Jamie’s eyes were hot with anger as he stared at Zava. Zava looked far too calm and collected for a man who was close to getting into a fight with one of the best warriors in the world. Jamie remained unmoved, a statue under Zava’s gaze.
“Please, Ted, it was a jest,” Zava chuckled, looking over at Ted finally. “I would never leave when there is a war to be won.”
Ted clapped him on the shoulder. “I knew you wouldn’t now, why don’t you two gentlemen shake hands and makeup.”
“Yes, Jamie,” Zava drawled, sticking his hand out. “Let’s make up.”
I pleaded with Jamie in my mind, begging him to put aside his pride for two seconds and just shake his hand.

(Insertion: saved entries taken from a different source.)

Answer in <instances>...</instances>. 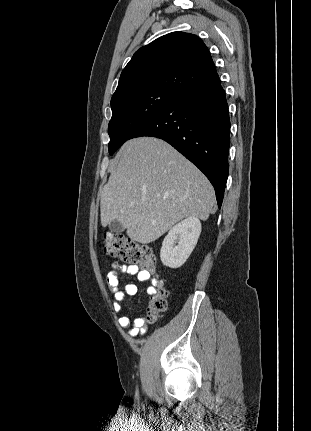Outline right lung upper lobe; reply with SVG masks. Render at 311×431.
<instances>
[{
  "mask_svg": "<svg viewBox=\"0 0 311 431\" xmlns=\"http://www.w3.org/2000/svg\"><path fill=\"white\" fill-rule=\"evenodd\" d=\"M218 78L210 52L196 35L173 32L135 52L113 97L141 89L177 94Z\"/></svg>",
  "mask_w": 311,
  "mask_h": 431,
  "instance_id": "1",
  "label": "right lung upper lobe"
}]
</instances>
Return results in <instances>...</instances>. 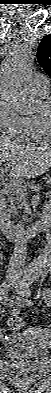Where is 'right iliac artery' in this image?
Returning a JSON list of instances; mask_svg holds the SVG:
<instances>
[{
  "mask_svg": "<svg viewBox=\"0 0 51 393\" xmlns=\"http://www.w3.org/2000/svg\"><path fill=\"white\" fill-rule=\"evenodd\" d=\"M8 299V284L6 282L2 283L0 288V300L3 304H6Z\"/></svg>",
  "mask_w": 51,
  "mask_h": 393,
  "instance_id": "1",
  "label": "right iliac artery"
}]
</instances>
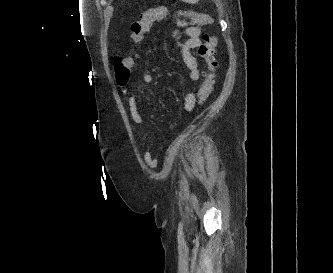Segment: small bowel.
Returning <instances> with one entry per match:
<instances>
[{
	"label": "small bowel",
	"mask_w": 333,
	"mask_h": 273,
	"mask_svg": "<svg viewBox=\"0 0 333 273\" xmlns=\"http://www.w3.org/2000/svg\"><path fill=\"white\" fill-rule=\"evenodd\" d=\"M172 16L178 15L174 14L171 15V17ZM161 19H164V16ZM169 21L171 22V18ZM172 24L175 28L174 40L179 47L182 59L189 70V77L192 81H198L201 76V69L194 50L201 42L202 25L195 24L181 17L179 23ZM182 34L185 36L184 39H182ZM141 79L143 83L150 84L154 80V75L150 69L144 68L141 73ZM122 93L127 100L128 110L133 122L143 129L144 120L138 110L141 93H130L127 87H122ZM196 100V93H187L182 103V109L184 111H191L195 107ZM146 137L147 133L146 131H143V138ZM144 161L149 167H155L157 164L156 159L150 151L144 153Z\"/></svg>",
	"instance_id": "obj_1"
}]
</instances>
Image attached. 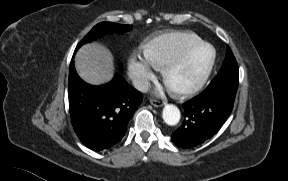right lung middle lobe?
<instances>
[{
  "label": "right lung middle lobe",
  "mask_w": 288,
  "mask_h": 181,
  "mask_svg": "<svg viewBox=\"0 0 288 181\" xmlns=\"http://www.w3.org/2000/svg\"><path fill=\"white\" fill-rule=\"evenodd\" d=\"M132 28L130 25H121L112 22H101L95 25L92 30L81 40L76 50L83 44L93 41L98 36L107 32H126Z\"/></svg>",
  "instance_id": "1"
}]
</instances>
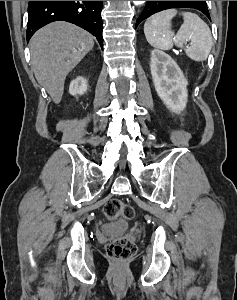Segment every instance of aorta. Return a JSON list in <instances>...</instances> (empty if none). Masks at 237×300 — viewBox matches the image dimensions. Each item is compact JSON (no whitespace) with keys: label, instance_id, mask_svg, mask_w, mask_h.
Returning <instances> with one entry per match:
<instances>
[{"label":"aorta","instance_id":"762f6f07","mask_svg":"<svg viewBox=\"0 0 237 300\" xmlns=\"http://www.w3.org/2000/svg\"><path fill=\"white\" fill-rule=\"evenodd\" d=\"M134 5H143L145 1H133Z\"/></svg>","mask_w":237,"mask_h":300}]
</instances>
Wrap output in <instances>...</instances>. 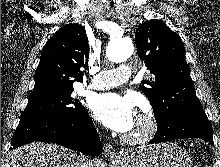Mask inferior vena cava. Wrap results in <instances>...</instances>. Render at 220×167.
Wrapping results in <instances>:
<instances>
[{"mask_svg": "<svg viewBox=\"0 0 220 167\" xmlns=\"http://www.w3.org/2000/svg\"><path fill=\"white\" fill-rule=\"evenodd\" d=\"M92 161L88 160L84 156H78L76 167H93Z\"/></svg>", "mask_w": 220, "mask_h": 167, "instance_id": "602c4592", "label": "inferior vena cava"}]
</instances>
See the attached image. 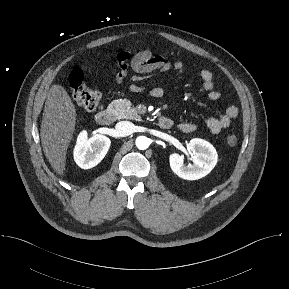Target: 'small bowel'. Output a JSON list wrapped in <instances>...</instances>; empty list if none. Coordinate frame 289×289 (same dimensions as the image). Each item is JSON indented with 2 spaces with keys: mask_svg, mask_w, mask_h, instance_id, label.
Here are the masks:
<instances>
[{
  "mask_svg": "<svg viewBox=\"0 0 289 289\" xmlns=\"http://www.w3.org/2000/svg\"><path fill=\"white\" fill-rule=\"evenodd\" d=\"M118 72L115 80L121 84L128 76L129 68L137 74H149L155 71H167L173 68L179 78H184L190 73V69L182 61L174 63L166 61L163 56L155 55L150 50H141L136 53L130 51H122L117 55ZM199 78L202 82V91L210 100H218L221 97V92L215 89L214 77L211 71L202 70L199 73ZM131 80L134 82L130 85V90L133 92H140L143 86L136 84L141 80L138 75L132 76ZM164 94V89L161 87H154L150 91V95L154 98H160ZM238 107L231 105L227 108L226 112L219 117H210L206 120L205 124L207 129L212 134H218L222 130L230 126L232 120L238 115ZM178 128L185 132L191 133L196 130V125L190 122H181Z\"/></svg>",
  "mask_w": 289,
  "mask_h": 289,
  "instance_id": "1",
  "label": "small bowel"
}]
</instances>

“I won’t,” Jamie snarled. “Zava has constantly insulted me and my men, and I won’t have it. I refuse to fight alongside him until he apologizes to me and to Colin.”
I felt the crowd look over at me. I wanted to disappear, I wanted this all to end.
“Come now, Jamie, be a man,” Zava goaded.
Jamie spat on the ground between them. “I won’t step foot on the field until Zava makes amends.”
And with that, Jamie whipped around and stormed off towards our tent. Ted rushed to follow him, begging him to see reason. I stayed frozen in my spot, reeling from what had just happened. Men came running up to me, begging me to talk to Jamie. We wouldn’t win without him, they said, we would be doomed.
I nodded vacantly, reassuring them that I would go talk to him. That I would convince him to return. But I knew that once Jamie’s pride was wounded, there wouldn’t be much I could do to convince him otherwise.
As I left the circle, I felt Zava’s eyes still watching me. If he knew what he had set in motion, I will never know. As I approached our tent, Ted walked out, hands in his pockets. He saw me approaching and gave me a smile.
“How are you doing, Colin?” he asked. I knew he was concerned. Not just about Jamie but about me as well. He was good at reading people's emotions, he always was.
“Uh… yeah, doing alright, I suppose,” I shrugged, rubbing the back of my neck. I paused then, worrying my bottom lip. “But you know there’s not much I can do.”
Ted nodded. “I know there’s not. But you’re going to try anyways, aren’t you?”
I glanced behind him into the tent. I could just make out Jamie’s silhouette looking out the back flap of the tent. I was just a man. I couldn’t convince Jamie to rest most of the time, much less go back on a promise he’d made out of anger.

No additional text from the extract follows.